Work task: Write out again the lines of the records below, starting at the line that contains "What are all" and ending at the line that contains "加成 (军阶加成), 核子精华百分比", both included. Change nothing in them and add no other lines.

Record set:
= = = = = = =

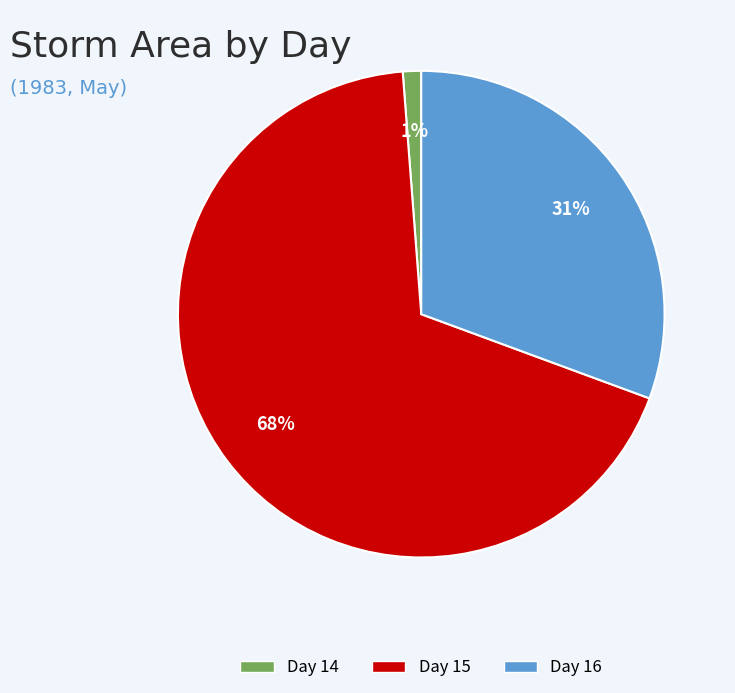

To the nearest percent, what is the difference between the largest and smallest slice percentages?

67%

= = = = = = =

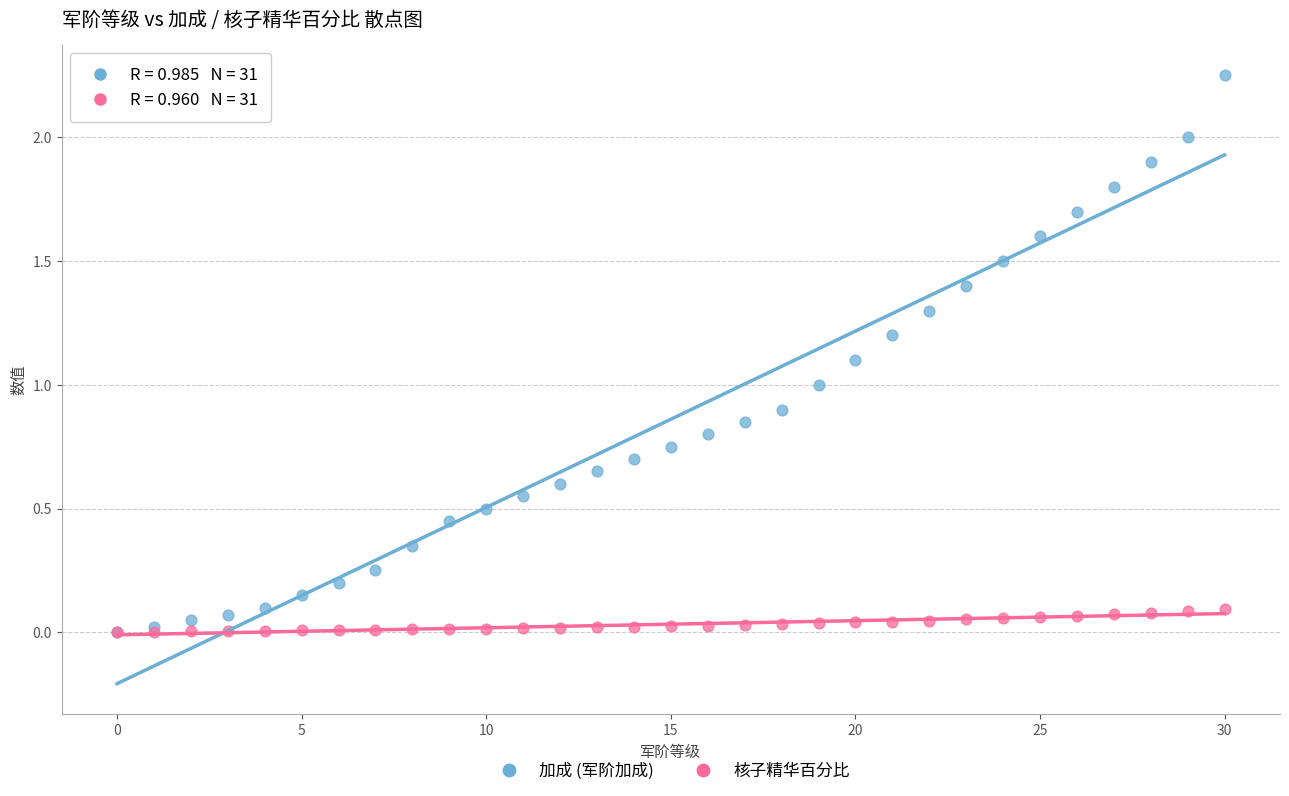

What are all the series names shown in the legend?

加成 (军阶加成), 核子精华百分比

= = = = = = =

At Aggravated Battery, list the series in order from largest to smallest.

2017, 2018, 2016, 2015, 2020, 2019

= = = = = = =

Expected answer:
What are all the series names shown in the legend?

加成 (军阶加成), 核子精华百分比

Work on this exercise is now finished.